Rektör Yardımcısı Prof. Dr. Ahmet Alim, kene türleri hakkında bilgi vererek, “Ülkemizde yumuşak ve sert kene olmak üzere iki çeşit kene var. Bizim için en sıkıntılı olan kene sert olan keneler. Sivas Cumhuriyet Üniversitesi’nde kene türleri ile ilgili çalışmalar 2000’li yılların başından itibaren başlamıştı. Bizler kenelerde “Borrelia ve Q Fever” incelemek istedik. Bizler için en sıkıntılı kene türü Hylomma türü kenelerdir. Araştırma yaptığımız dönemlerde topladığımız kene çeşitleri içerisinde Hylomma türü keneler yüzde 5 civarındaydı. Ancak son dönemlerde Sivas’ta ve bölgede toplanan kenelerin yüzde 30’u Hylomma türü kenelerden oluşuyor.” şeklinde konuştu.
İlk olarak konuşan Prof. Dr. Aynur Engin, kene vakalarında kişilerin izlemesi gereken birtakım yollar olduğunu belirterek, “Keneyi çıkarmak için mümkünse sağlık kuruluşuna yakınlarsa hemen bir sağlık kuruluşuna gitsinler. Ama böyle bir imkânları yoksa kendileri de çıkarabilirler. Nasıl çıkaracaklar? Esasında en iyisi ucu kıvrık bir penset.
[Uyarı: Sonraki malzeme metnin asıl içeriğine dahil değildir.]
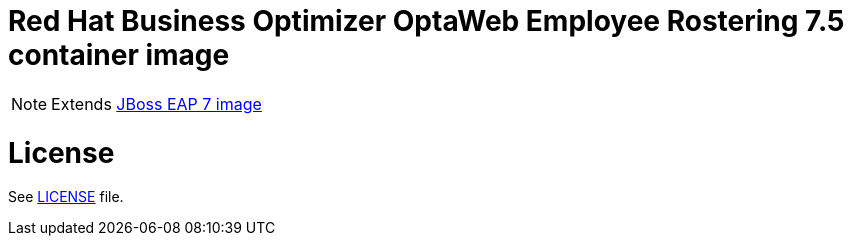 # Red Hat Business Optimizer OptaWeb Employee Rostering 7.5 container image

NOTE: Extends link:https://github.com/jboss-container-images/jboss-eap-7-image[JBoss EAP 7 image]

# License

See link:../LICENSE[LICENSE] file.
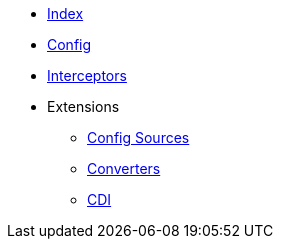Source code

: * xref:index.adoc[Index]

* xref:config/config.adoc[Config]

* xref:interceptors/interceptors.adoc[Interceptors]

* Extensions
** xref:config-sources/config-sources.adoc[Config Sources]
** xref:converters/converters.adoc[Converters]
** xref:cdi/cdi.adoc[CDI]
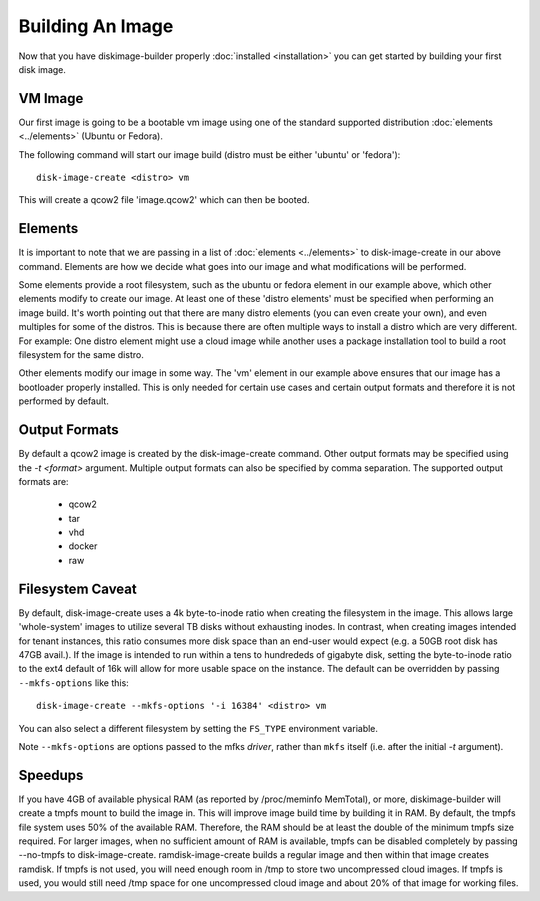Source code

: Building An Image
=================

Now that you have diskimage-builder properly :doc:`installed <installation>`
you can get started by building your first disk image.

VM Image
--------

Our first image is going to be a bootable vm image using one of the standard
supported distribution :doc:`elements <../elements>` (Ubuntu or Fedora).

The following command will start our image build (distro must be either
'ubuntu' or 'fedora'):

::

    disk-image-create <distro> vm

This will create a qcow2 file 'image.qcow2' which can then be booted.

Elements
--------

It is important to note that we are passing in a list of
:doc:`elements <../elements>` to disk-image-create in our above command. Elements
are how we decide what goes into our image and what modifications will be
performed.

Some elements provide a root filesystem, such as the ubuntu or fedora element
in our example above, which other elements modify to create our image. At least
one of these 'distro elements' must be specified when performing an image
build. It's worth pointing out that there are many distro elements (you can even
create your own), and even multiples for some of the distros. This is because
there are often multiple ways to install a distro which are very different.
For example: One distro element might use a cloud image while another uses
a package installation tool to build a root filesystem for the same distro.

Other elements modify our image in some way. The 'vm' element in our example
above ensures that our image has a bootloader properly installed. This is only
needed for certain use cases and certain output formats and therefore it is
not performed by default.

Output Formats
--------------

By default a qcow2 image is created by the disk-image-create command. Other
output formats may be specified using the `-t <format>` argument. Multiple
output formats can also be specified by comma separation. The supported output
formats are:

 * qcow2
 * tar
 * vhd
 * docker
 * raw

Filesystem Caveat
-----------------

By default, disk-image-create uses a 4k byte-to-inode ratio when
creating the filesystem in the image. This allows large 'whole-system'
images to utilize several TB disks without exhausting inodes. In
contrast, when creating images intended for tenant instances, this
ratio consumes more disk space than an end-user would expect (e.g. a
50GB root disk has 47GB avail.). If the image is intended to run
within a tens to hundrededs of gigabyte disk, setting the
byte-to-inode ratio to the ext4 default of 16k will allow for more
usable space on the instance. The default can be overridden by passing
``--mkfs-options`` like this::

    disk-image-create --mkfs-options '-i 16384' <distro> vm

You can also select a different filesystem by setting the ``FS_TYPE``
environment variable.

Note ``--mkfs-options`` are options passed to the mfks *driver*,
rather than ``mkfs`` itself (i.e. after the initial `-t` argument).

Speedups
--------
If you have 4GB of available physical RAM (as reported by /proc/meminfo
MemTotal), or more, diskimage-builder will create a tmpfs mount to build the
image in. This will improve image build time by building it in RAM.
By default, the tmpfs file system uses 50% of the available RAM.
Therefore, the RAM should be at least the double of the minimum tmpfs
size required.
For larger images, when no sufficient amount of RAM is available, tmpfs
can be disabled completely by passing --no-tmpfs to disk-image-create.
ramdisk-image-create builds a regular image and then within that image
creates ramdisk.
If tmpfs is not used, you will need enough room in /tmp to store two
uncompressed cloud images. If tmpfs is used, you would still need /tmp space
for one uncompressed cloud image and about 20% of that image for working files.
Kene vücuda kafasıyla tutunuyor. Siz pensetle tuttuğunuzda arka kısmı boşta kalır. Kafasını soktuğu yer cilde tutunmuştur. Pensetle keneyi güzelce kavramak lazım. Ama etimizi değil. Yani cildimizi tutmayacağız. Keneyi tam cilde tutunduğu yerde sıkıca kavrayacağız. Sonra güçlü bir şekilde çıkaracağız veya çivi çıkarır gibi çekerek çıkaracağız. Burada önemli olan sağlam tutup keneyi parçalamadan çıkarmak.” dedi.
Üniversite Hastanesinde hasta yoğunluğundan dolayı kapasite artışına gidildiğini belirten Başhekim Prof. Dr. Ömer Tamer Doğan da, “Bu seneye özgü olarak da bahar aylarının sonunda görülen hastalık bahar aylarının başlarından itibaren görülmeye başlandı. Ve bu durum bizi biraz endişelendirdi. Bu nedenle de Enfeksiyon Hastalıkları Kliniğimizin daha önce yarısını bu hastalığın tedavisine ayırırken, şimdi tamamını ayırmaya karar verdik. Gerekirse ek klinik açmaya karar verdik.” ifadelerini kullandı.